Penanganan banjir jakarta dapat dilakukan dengan pendekatan sipil teknis dan pendekatan vegetatif serta pendekatan hukum. Pendekatan sipil teknis adalah dengan membuat bangunan yang dapat membantu mengendalikan aliran permukaan . Sedangkan secara vegetatif adalah melalui kegiatan pertanaman.
Penanganan banjir jakarta dapat dilakukan dengan pendekatan sipil teknis dan pendekatan vegetatif serta pendekatan hukum. Pendekatan sipil teknis adalah dengan membuat bangunan yang dapat membantu mengendalikan aliran permukaan . Sedangkan secara vegetatif adalah melalui kegiatan pertanaman.
Beberapa Solusi adalah sebagai berikut :
Peningkatan kapasitas drainase. Kapasitas saluran drainase yang
tidak memadai menyebabkan aliran sungai meluap dan menggenangi daerah
sekitarnya. Salah satu cara untuk mengurangi terjadinya luapan banjir adalah
degan meningkatkan kapasitas saluran yang ada dengan upaya melarang bangunan di
bantaran sungai dan melebarkan dan melancarkan saluran drainase.
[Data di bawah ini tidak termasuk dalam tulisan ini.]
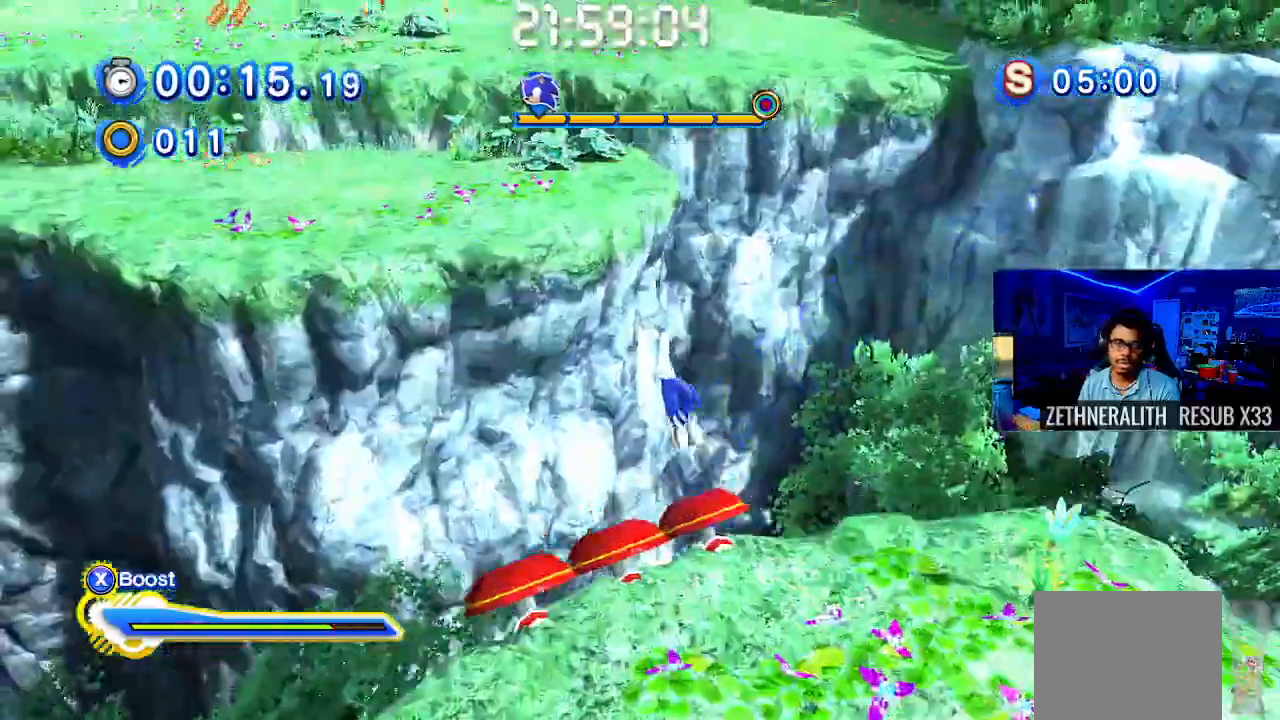
{"buttons": ["CROSS"], "left_stick": "up-left", "right_stick": "center", "events": [[33, "right_stick", "center"], [333, "CROSS", "up"], [467, "CROSS", "down"]]}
Pembuatan dam penahan dan mempertahankan situ-situ
yang ada. Salah satu cara untuk menghambat larinya air permukaan adalah dengan
membuat dam penahan air atau embung terutama di daerah hulu dan juga
meningkatkan fungsi situ-situ yang ada serta membangun situ-situ baru.
Pembuatan Sumur Resapan. Khususnya untuk daerah
dengan pemukiman di daerah hulu dan tengah DAS Ciliwung diterapkan pula
peraturan yang ketat tentang kewajiban pembuatan sumur resapan. Pembuatan sumur
reasapan pada prinsipnya adalah mengubah aliran permukaan (run off) menjadi
aliran bawah permukaan (sub surface flow).
Rehabilitasi Daerah Tangkapan. Rehabilitasi
daerah tangkapan air dengan cara vegetatif terhadap lahan yang sudah kritis
dapat dilakukan dengan kegiatan reboisasi di kawasan hutan dan pengembangan
hutan rakyat di lahan-lahan milik dan kegiatan-kegiatan lain seperti
penghijauan lingkungan, hutan kota, agroforestry, grass barier dll. Walau pada
tahun pertama, upaya penanaman ini belum dapat dirasakan sumbangsihnya terhadap
penanggulangan banjir. Namun setelah tanaman berumur 5 tahun ke atas baru bisa
dirasakan manfaatnya.
Peningkatan upaya penegakan hukum dan peraturan yang berkaitan dengan
lingkungan khususnya banjir, misalnya. 1) Pelarangan pembangunan di bantaran sungai. 2) Peraturan pembuangan sampah di sungai. 3) Kewajiban membuat sumur resapan di permukaan. 4) Penerapan tata ruang yang ditetapkan lebih ketat. 5) Pembatasan secara ketat perubahan penggunaan lahan. 6) Kewajiban penanaman di lahan guntai dan HGU terlantar.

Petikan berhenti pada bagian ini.